Horizon Chase is an engaging arcade-style racing game with hints of greater complexity and better graphics baked in. It hits the sweet spot between being too complicated or too simplistic, and has no in-app ads or distractions to detract from your driving enjoyment.
I love driving games, and it seems they bifurcate into two categories: simplistic arcade types like Pole Position, or sophisticated, super-realistic simulations like Real Racing. That’s great when you have a few minutes to kill, or when you’re ready to settle in for the long haul of car configuration, long racing series, and chasing points for a life-long racing career. But what about the in-between times? That’s why I love Horizon Chase: it offers some of each world. In Horizon Chase you’re a race driver starting out his or her career with a basic car and no understanding of what it takes to win. Still, Horizon Chase is fun from the first race, with almost no learning curve. If you’ve played any kind of first-person driver on your iPad, you’ll instantly understand this one.
There are a number of control setups so you’ll find something that suits your style. I like the gyro controls that simulate a steering wheel, with a tap anywhere to brake. To me this feels the most like driving with a steering wheel, and I preferred the pedal-to-the-metal always-on accelerator. (I also have Real Racing set up this way, so I have many many hours of practice driving like this.) The graphics are likewise somewhere between arcade style and a simulation. The physics of the game are realistic for steering, and not-so-realistic for crashing. Even if you hit an abutment head on, your car just spins and pauses for a minute. If you hit another car, you spin or are shoved to the side.

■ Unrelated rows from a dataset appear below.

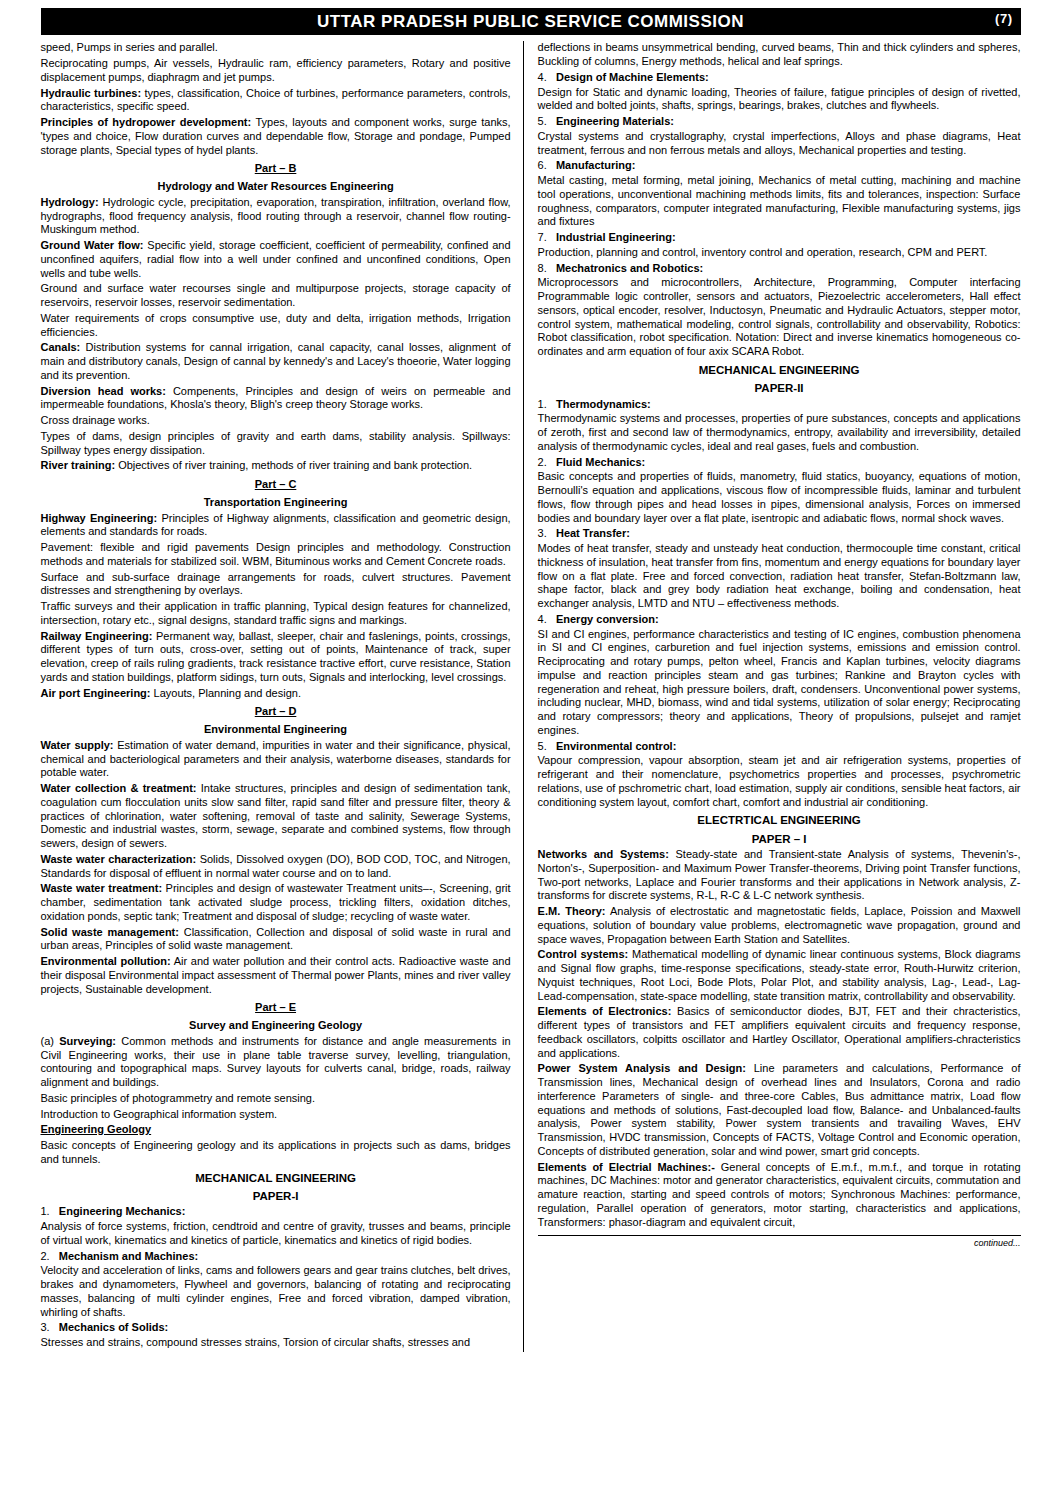UTTAR PRADESH PUBLIC SERVICE COMMISSION (7)
speed, Pumps in series and parallel.
Reciprocating pumps, Air vessels, Hydraulic ram, efficiency parameters, Rotary and positive displacement pumps, diaphragm and jet pumps.
Hydraulic turbines: types, classification, Choice of turbines, performance parameters, controls, characteristics, specific speed.
Principles of hydropower development: Types, layouts and component works, surge tanks, 'types and choice, Flow duration curves and dependable flow, Storage and pondage, Pumped storage plants, Special types of hydel plants.
Part – B
Hydrology and Water Resources Engineering
Hydrology: Hydrologic cycle, precipitation, evaporation, transpiration, infiltration, overland flow, hydrographs, flood frequency analysis, flood routing through a reservoir, channel flow routing- Muskingum method.
Ground Water flow: Specific yield, storage coefficient, coefficient of permeability, confined and unconfined aquifers, radial flow into a well under confined and unconfined conditions, Open wells and tube wells.
Ground and surface water recourses single and multipurpose projects, storage capacity of reservoirs, reservoir losses, reservoir sedimentation.
Water requirements of crops consumptive use, duty and delta, irrigation methods, Irrigation efficiencies.
Canals: Distribution systems for cannal irrigation, canal capacity, canal losses, alignment of main and distributory canals, Design of cannal by kennedy's and Lacey's thoeorie, Water logging and its prevention.
Diversion head works: Compenents, Principles and design of weirs on permeable and impermeable foundations, Khosla's theory, Bligh's creep theory Storage works.
Cross drainage works.
Types of dams, design principles of gravity and earth dams, stability analysis. Spillways: Spillway types energy dissipation.
River training: Objectives of river training, methods of river training and bank protection.
Part – C
Transportation Engineering
Highway Engineering: Principles of Highway alignments, classification and geometric design, elements and standards for roads.
Pavement: flexible and rigid pavements Design principles and methodology. Construction methods and materials for stabilized soil. WBM, Bituminous works and Cement Concrete roads.
Surface and sub-surface drainage arrangements for roads, culvert structures. Pavement distresses and strengthening by overlays.
Traffic surveys and their application in traffic planning, Typical design features for channelized, intersection, rotary etc., signal designs, standard traffic signs and markings.
Railway Engineering: Permanent way, ballast, sleeper, chair and faslenings, points, crossings, different types of turn outs, cross-over, setting out of points, Maintenance of track, super elevation, creep of rails ruling gradients, track resistance tractive effort, curve resistance, Station yards and station buildings, platform sidings, turn outs, Signals and interlocking, level crossings.
Air port Engineering: Layouts, Planning and design.
Part – D
Environmental Engineering
Water supply: Estimation of water demand, impurities in water and their significance, physical, chemical and bacteriological parameters and their analysis, waterborne diseases, standards for potable water.
Water collection & treatment: Intake structures, principles and design of sedimentation tank, coagulation cum flocculation units slow sand filter, rapid sand filter and pressure filter, theory & practices of chlorination, water softening, removal of taste and salinity, Sewerage Systems, Domestic and industrial wastes, storm, sewage, separate and combined systems, flow through sewers, design of sewers.
Waste water characterization: Solids, Dissolved oxygen (DO), BOD COD, TOC, and Nitrogen, Standards for disposal of effluent in normal water course and on to land.
Waste water treatment: Principles and design of wastewater Treatment units–-, Screening, grit chamber, sedimentation tank activated sludge process, trickling filters, oxidation ditches, oxidation ponds, septic tank; Treatment and disposal of sludge; recycling of waste water.
Solid waste management: Classification, Collection and disposal of solid waste in rural and urban areas, Principles of solid waste management.
Environmental pollution: Air and water pollution and their control acts. Radioactive waste and their disposal Environmental impact assessment of Thermal power Plants, mines and river valley projects, Sustainable development.
Part – E
Survey and Engineering Geology
(a) Surveying: Common methods and instruments for distance and angle measurements in Civil Engineering works, their use in plane table traverse survey, levelling, triangulation, contouring and topographical maps. Survey layouts for culverts canal, bridge, roads, railway alignment and buildings.
Basic principles of photogrammetry and remote sensing.
Introduction to Geographical information system.
Engineering Geology
Basic concepts of Engineering geology and its applications in projects such as dams, bridges and tunnels.
MECHANICAL ENGINEERING
PAPER-I
1. Engineering Mechanics:
Analysis of force systems, friction, cendtroid and centre of gravity, trusses and beams, principle of virtual work, kinematics and kinetics of particle, kinematics and kinetics of rigid bodies.
2. Mechanism and Machines:
Velocity and acceleration of links, cams and followers gears and gear trains clutches, belt drives, brakes and dynamometers, Flywheel and governors, balancing of rotating and reciprocating masses, balancing of multi cylinder engines, Free and forced vibration, damped vibration, whirling of shafts.
3. Mechanics of Solids:
Stresses and strains, compound stresses strains, Torsion of circular shafts, stresses and
deflections in beams unsymmetrical bending, curved beams, Thin and thick cylinders and spheres, Buckling of columns, Energy methods, helical and leaf springs.
4. Design of Machine Elements:
Design for Static and dynamic loading, Theories of failure, fatigue principles of design of rivetted, welded and bolted joints, shafts, springs, bearings, brakes, clutches and flywheels.
5. Engineering Materials:
Crystal systems and crystallography, crystal imperfections, Alloys and phase diagrams, Heat treatment, ferrous and non ferrous metals and alloys, Mechanical properties and testing.
6. Manufacturing:
Metal casting, metal forming, metal joining, Mechanics of metal cutting, machining and machine tool operations, unconventional machining methods limits, fits and tolerances, inspection: Surface roughness, comparators, computer integrated manufacturing, Flexible manufacturing systems, jigs and fixtures
7. Industrial Engineering:
Production, planning and control, inventory control and operation, research, CPM and PERT.
8. Mechatronics and Robotics:
Microprocessors and microcontrollers, Architecture, Programming, Computer interfacing Programmable logic controller, sensors and actuators, Piezoelectric accelerometers, Hall effect sensors, optical encoder, resolver, Inductosyn, Pneumatic and Hydraulic Actuators, stepper motor, control system, mathematical modeling, control signals, controllability and observability, Robotics: Robot classification, robot specification. Notation: Direct and inverse kinematics homogeneous co-ordinates and arm equation of four axix SCARA Robot.
MECHANICAL ENGINEERING
PAPER-II
1. Thermodynamics:
Thermodynamic systems and processes, properties of pure substances, concepts and applications of zeroth, first and second law of thermodynamics, entropy, availability and irreversibility, detailed analysis of thermodynamic cycles, ideal and real gases, fuels and combustion.
2. Fluid Mechanics:
Basic concepts and properties of fluids, manometry, fluid statics, buoyancy, equations of motion, Bernoulli's equation and applications, viscous flow of incompressible fluids, laminar and turbulent flows, flow through pipes and head losses in pipes, dimensional analysis, Forces on immersed bodies and boundary layer over a flat plate, isentropic and adiabatic flows, normal shock waves.
3. Heat Transfer:
Modes of heat transfer, steady and unsteady heat conduction, thermocouple time constant, critical thickness of insulation, heat transfer from fins, momentum and energy equations for boundary layer flow on a flat plate. Free and forced convection, radiation heat transfer, Stefan-Boltzmann law, shape factor, black and grey body radiation heat exchange, boiling and condensation, heat exchanger analysis, LMTD and NTU – effectiveness methods.
4. Energy conversion:
SI and CI engines, performance characteristics and testing of IC engines, combustion phenomena in SI and CI engines, carburetion and fuel injection systems, emissions and emission control. Reciprocating and rotary pumps, pelton wheel, Francis and Kaplan turbines, velocity diagrams impulse and reaction principles steam and gas turbines; Rankine and Brayton cycles with regeneration and reheat, high pressure boilers, draft, condensers. Unconventional power systems, including nuclear, MHD, biomass, wind and tidal systems, utilization of solar energy; Reciprocating and rotary compressors; theory and applications, Theory of propulsions, pulsejet and ramjet engines.
5. Environmental control:
Vapour compression, vapour absorption, steam jet and air refrigeration systems, properties of refrigerant and their nomenclature, psychometrics properties and processes, psychrometric relations, use of pschrometric chart, load estimation, supply air conditions, sensible heat factors, air conditioning system layout, comfort chart, comfort and industrial air conditioning.
ELECTRTICAL ENGINEERING
PAPER – I
Networks and Systems: Steady-state and Transient-state Analysis of systems, Thevenin's-, Norton's-, Superposition- and Maximum Power Transfer-theorems, Driving point Transfer functions, Two-port networks, Laplace and Fourier transforms and their applications in Network analysis, Z-transforms for discrete systems, R-L, R-C & L-C network synthesis.
E.M. Theory: Analysis of electrostatic and magnetostatic fields, Laplace, Poission and Maxwell equations, solution of boundary value problems, electromagnetic wave propagation, ground and space waves, Propagation between Earth Station and Satellites.
Control systems: Mathematical modelling of dynamic linear continuous systems, Block diagrams and Signal flow graphs, time-response specifications, steady-state error, Routh-Hurwitz criterion, Nyquist techniques, Root Loci, Bode Plots, Polar Plot, and stability analysis, Lag-, Lead-, Lag-Lead-compensation, state-space modelling, state transition matrix, controllability and observability.
Elements of Electronics: Basics of semiconductor diodes, BJT, FET and their chracteristics, different types of transistors and FET amplifiers equivalent circuits and frequency response, feedback oscillators, colpitts oscillator and Hartley Oscillator, Operational amplifiers-chracteristics and applications.
Power System Analysis and Design: Line parameters and calculations, Performance of Transmission lines, Mechanical design of overhead lines and Insulators, Corona and radio interference Parameters of single- and three-core Cables, Bus admittance matrix, Load flow equations and methods of solutions, Fast-decoupled load flow, Balance- and Unbalanced-faults analysis, Power system stability, Power system transients and travailing Waves, EHV Transmission, HVDC transmission, Concepts of FACTS, Voltage Control and Economic operation, Concepts of distributed generation, solar and wind power, smart grid concepts.
Elements of Electrial Machines:- General concepts of E.m.f., m.m.f., and torque in rotating machines, DC Machines: motor and generator characteristics, equivalent circuits, commutation and amature reaction, starting and speed controls of motors; Synchronous Machines: performance, regulation, Parallel operation of generators, motor starting, characteristics and applications, Transformers: phasor-diagram and equivalent circuit,
continued...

During the course of the game you’re offered several racing series, each with a number of tracks available. In each race, you compete against 19 other cars, starting from the very back. As you complete one series with enough high placements, more advanced series are unlocked. One track in each series is the “special” track: if you place second or third on the special track, you get a performance upgrade for your car. If you place first on the special track, you get a car upgrade. Luckily for me, you can race the special races as many times as it takes to become an expert on the track and come in first. Each track has bonus coins you run over to collect, and gas cans you collect to keep your car fueled and to gain bonus points for finishing with a partially-full tank. You start with three nitrous bursts in your bottle, and can use them any time you want. In later races you can collect nitro bonuses to use within the race. Early on you’ll learn that the key to placing well is passing other cars without hitting them. If you run into the back of another racer, your car is bounced back and you slow way down, usually while several other cars pass you by. If you can steer clear of other cars, and use your nitro wisely on the straightaways, you’ll advance quickly.
I thoroughly recommend Horizon Chase for a fun ½-hour of racing. Horizon Chase-World Tour is $2.99 in the app store and there is no in-app purchase cruft in the game to spoil your racing experience.